DENVER (KDVR) — For the first time, the public heard from one of the deans shot at East High School in March. Wayne Mason shared his side of the story and his thoughts on the district’s safety plan.
Mason shared his truth on Monday during a Parents-Safety Advisory Group meeting about the day he and his colleague were shot by a student. But he’s also blowing the whistle on the district.
Mason said he is extremely bothered that the district allowed an untrained administrator to be alone with a high-risk student, who he said brought a gun to school weeks before the shooting, which should have been an obvious red flag.
“The moment Austin pulled that trigger, I forgave him,” Mason said. “The regret that I have right now is that he is not here for me to tell him that, and I wish he was.”
What happened during the East High shooting
Mason and fellow school dean Eric Sinclair were shot by a 17-year-old student, which led to a massive manhunt on March 22. As part of the student’s own safety plan, Austin Lyle required daily patdowns.
Mason said that on the day of the shooting, Lyle specifically asked for an assistant principal, and Mason radioed twice with no response. He said that’s when Sinclair stepped in and took Lyle into room 129, an office. Mason said that Sinclair radioed the assistant principal again and also a school safety officer but got no answer.
“Shortly after that, Eric was yelling on the radio, ‘Wayne! Wayne! Help me! Help me!'” Mason said.
Mason said that in his heart, he knew what was happening. He sprinted into the office and saw Sinclair and Lyle wrestling.
“I grabbed Austin and Eric said, ‘Gun, gun.’ Austin fired off some shots, I think two or three shots,” Mason said. “I had his arm, and Austin turned his wrist towards me and he fired two shots and he hit me. He stood there staring at Eric and I, still pointing the gun at us, and then he ran out of the room.”
Mason said he is a man of faith and leaned on God at that moment as he tried to stop the bleeding, prayed and held his bleeding friend’s hand until paramedics arrived.
School health staff heard the shots and went to render aid. They were also at the news conference on Monday and embraced Mason as he thanked them for saving their lives.
‘What should have had armed safety patrol there’

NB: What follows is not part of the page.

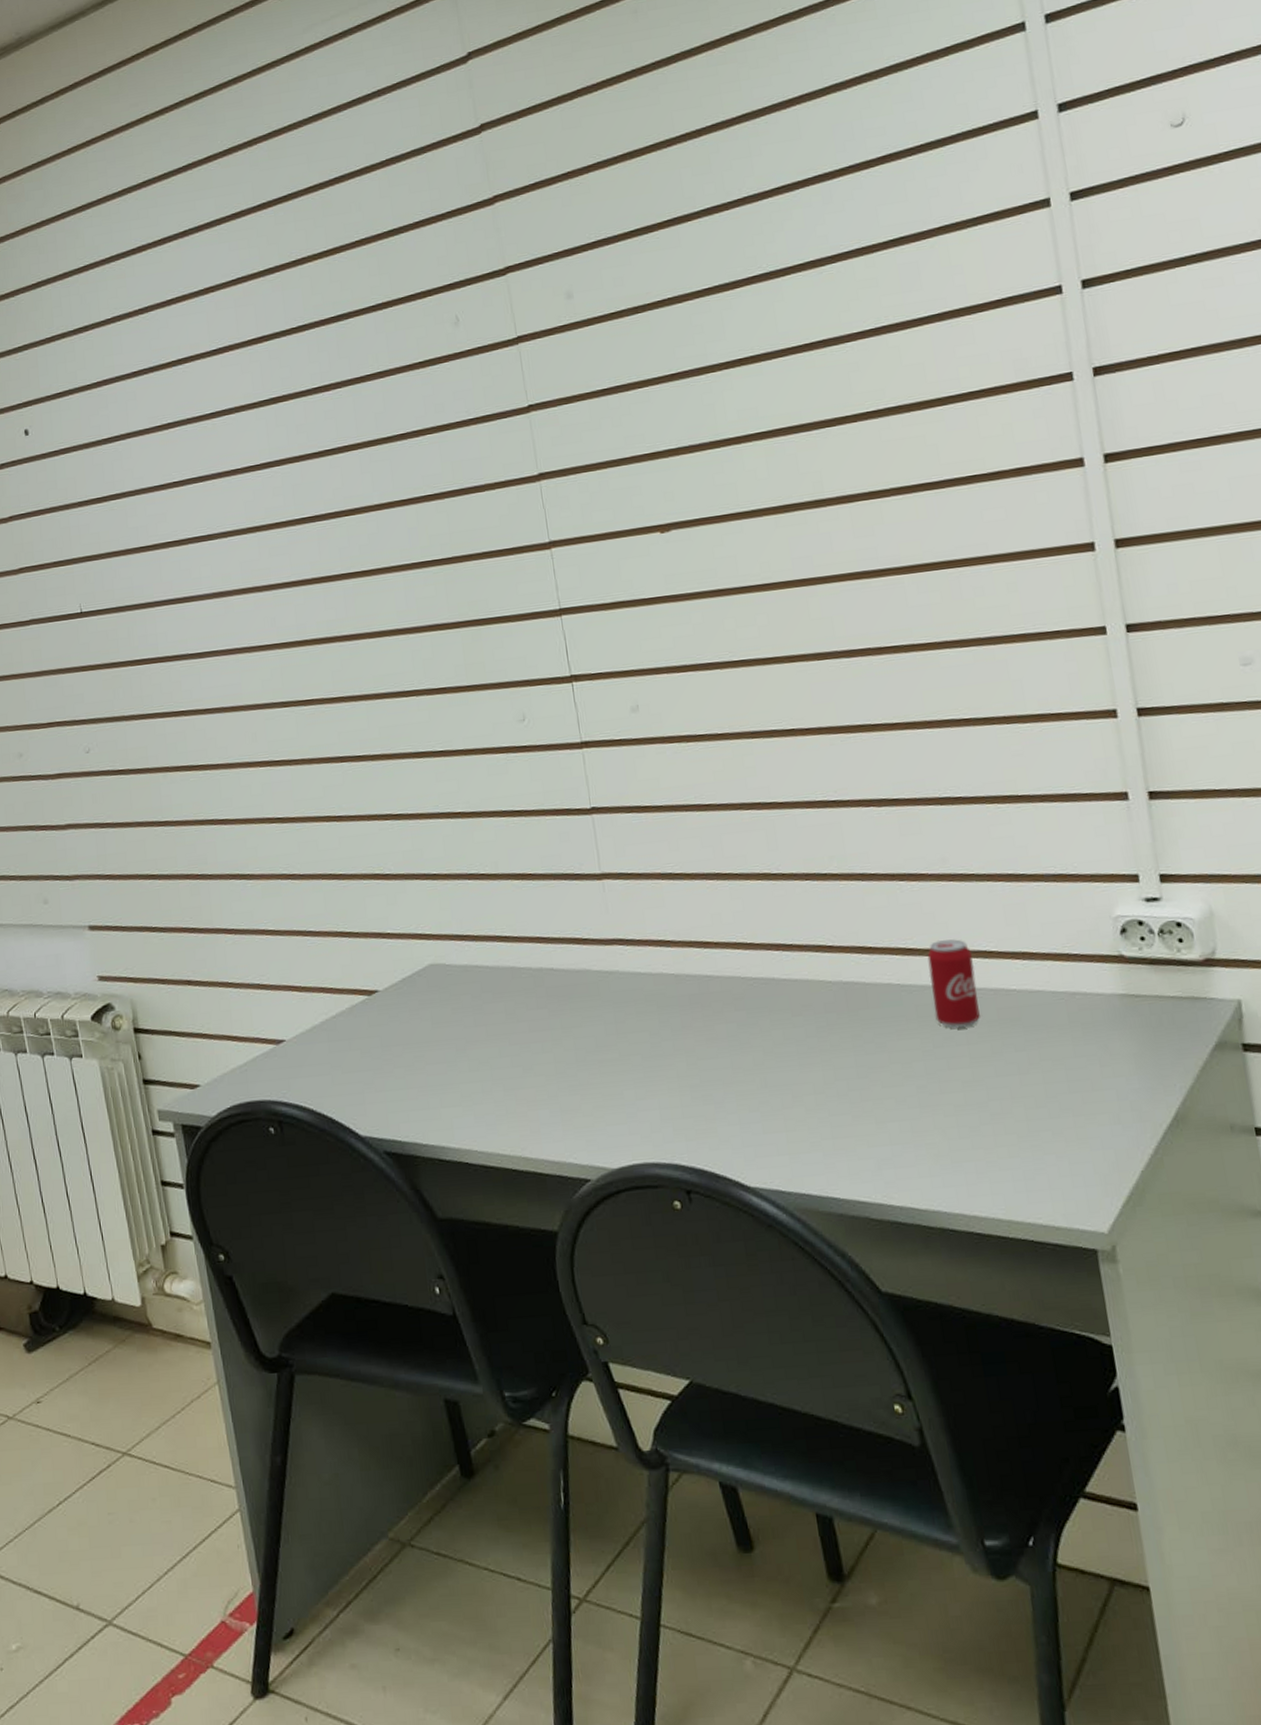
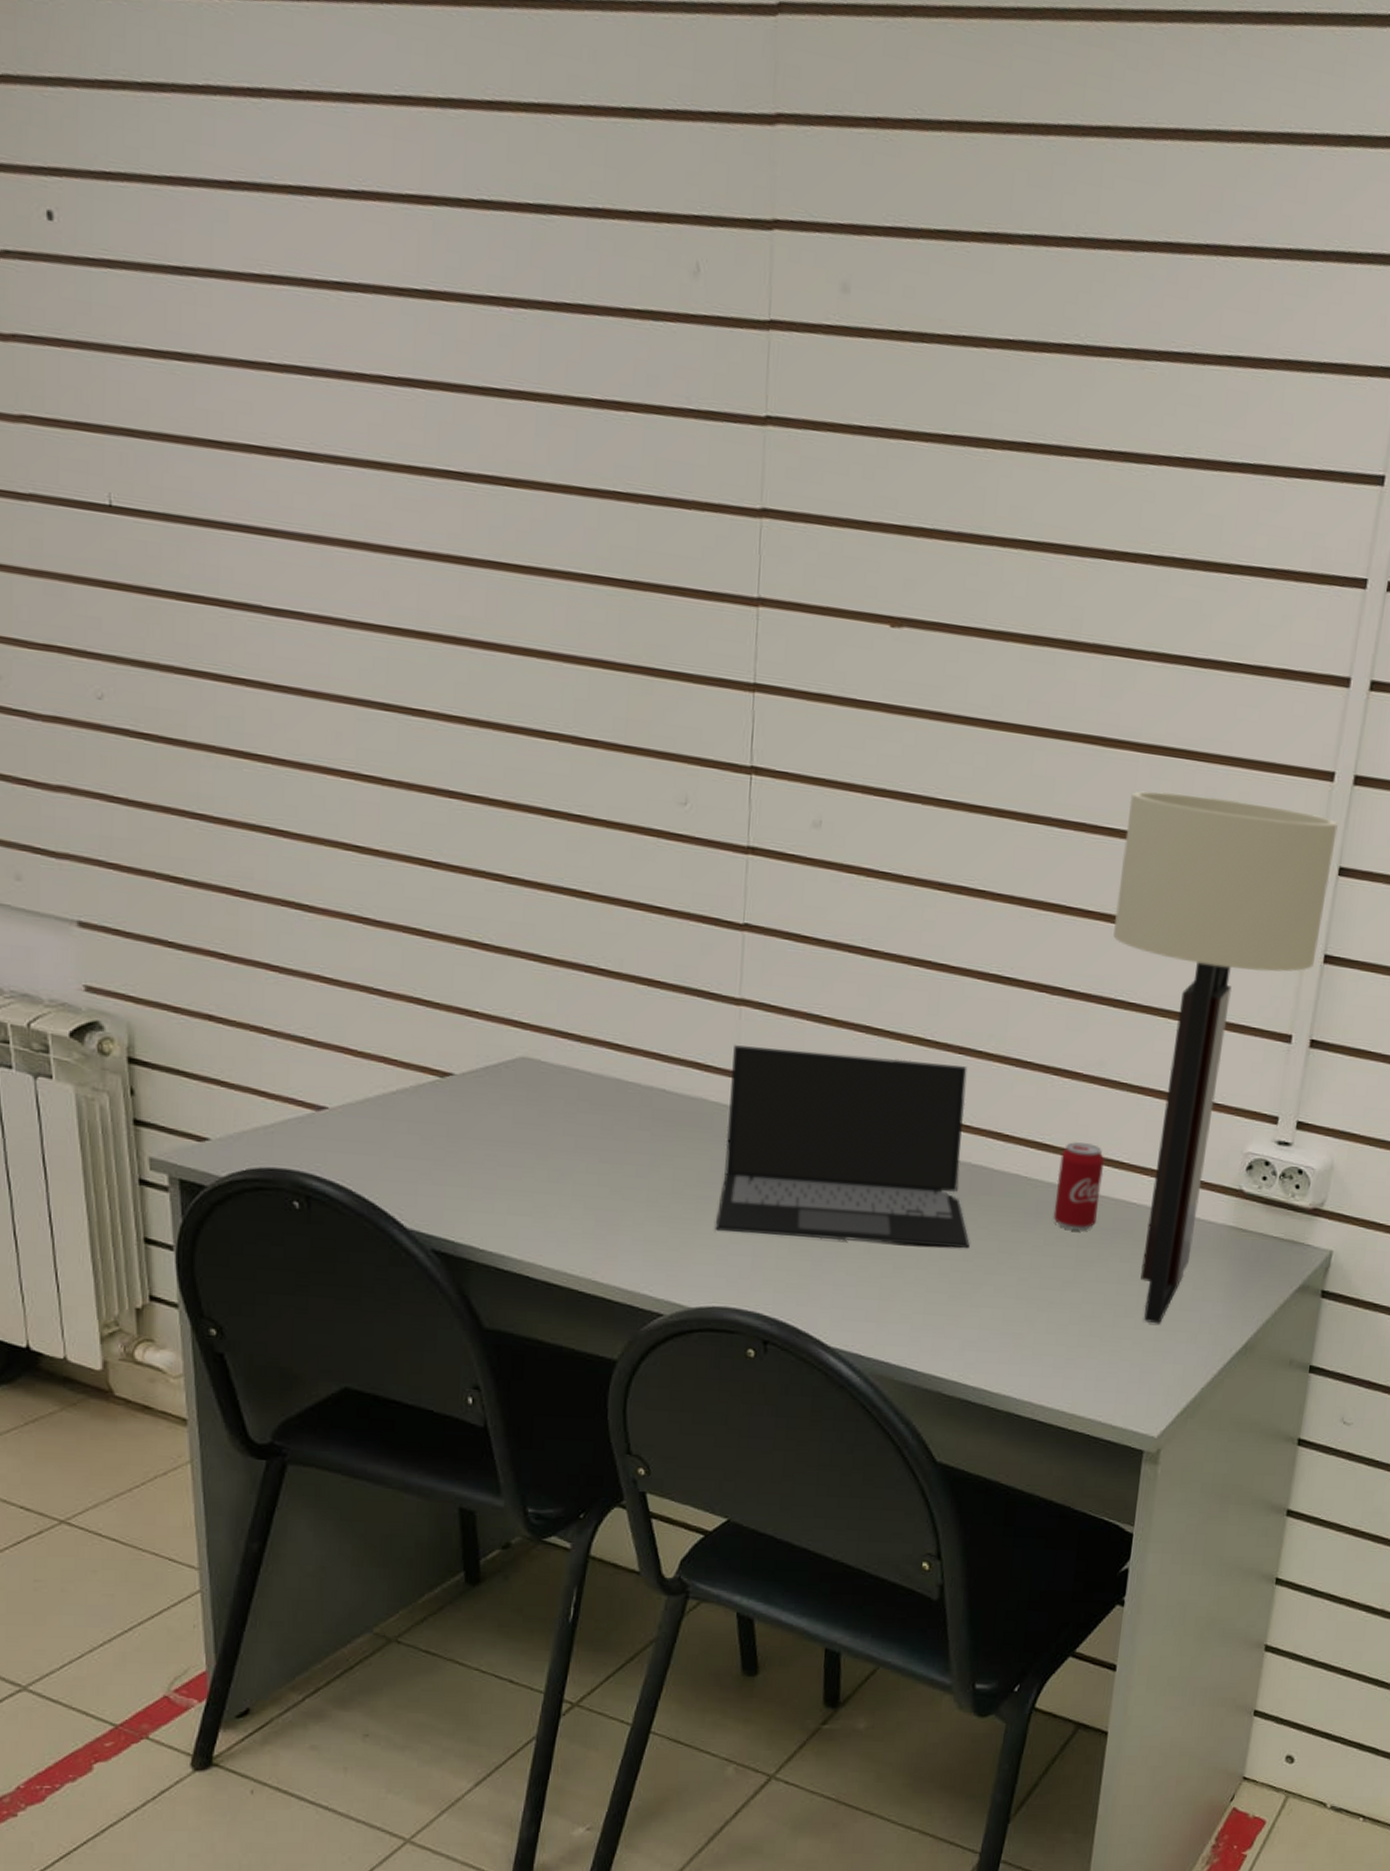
laptop: none [604,891,861,1091] -> present [715,1045,970,1248]
table lamp: none [905,584,1129,1110] -> present [1113,791,1338,1324]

On Monday, Mason stood in front of the crowd and reflected on the traumatic day.
“We should have had armed safety patrol there every morning that Austin came into the school, because we knew his history. Everybody here knows his history,” Mason said. “They should have met Austin at the door with a show of force and said, ‘OK, we’re going to search him.’ Maybe, just maybe, that would have stopped that behavior. We don’t know.”
The dean called out the district for safety policies that put him and Sinclair in harm’s way. Mason also added that East High deans are not trained to do daily pat downs on students.
“One thing that really bothers me is that my friend Eric Sinclair should have never been put in that position,” Mason said. “Deans are not trained to do daily pat-downs. Some of the pat downs that I’ve seen at East High School are just casual. As a victim of school violence. I believe that there were things that we left on the table that should have been taken care of but weren’t.”
Mason believes armed safety patrol officers should be conducting pat downs and is calling on the district to do better and the community to come together.
He also dispelled what he called rumors. He said he never spoke to the superintendent or said he was “in good spirits and ready to get back to work.” Mason said that he’s only spoken to Superintendent Alex Marrero once since the shooting, when the superintendent came to the hospital, but he has had no communication with him since.
Criticism of Denver Public Schools’ safety policies continues on the heels of the superintendent releasing a first draft of its new safety plan.
Mason was asked on Monday if he would consider filing a lawsuit. He responded that he could not discuss it.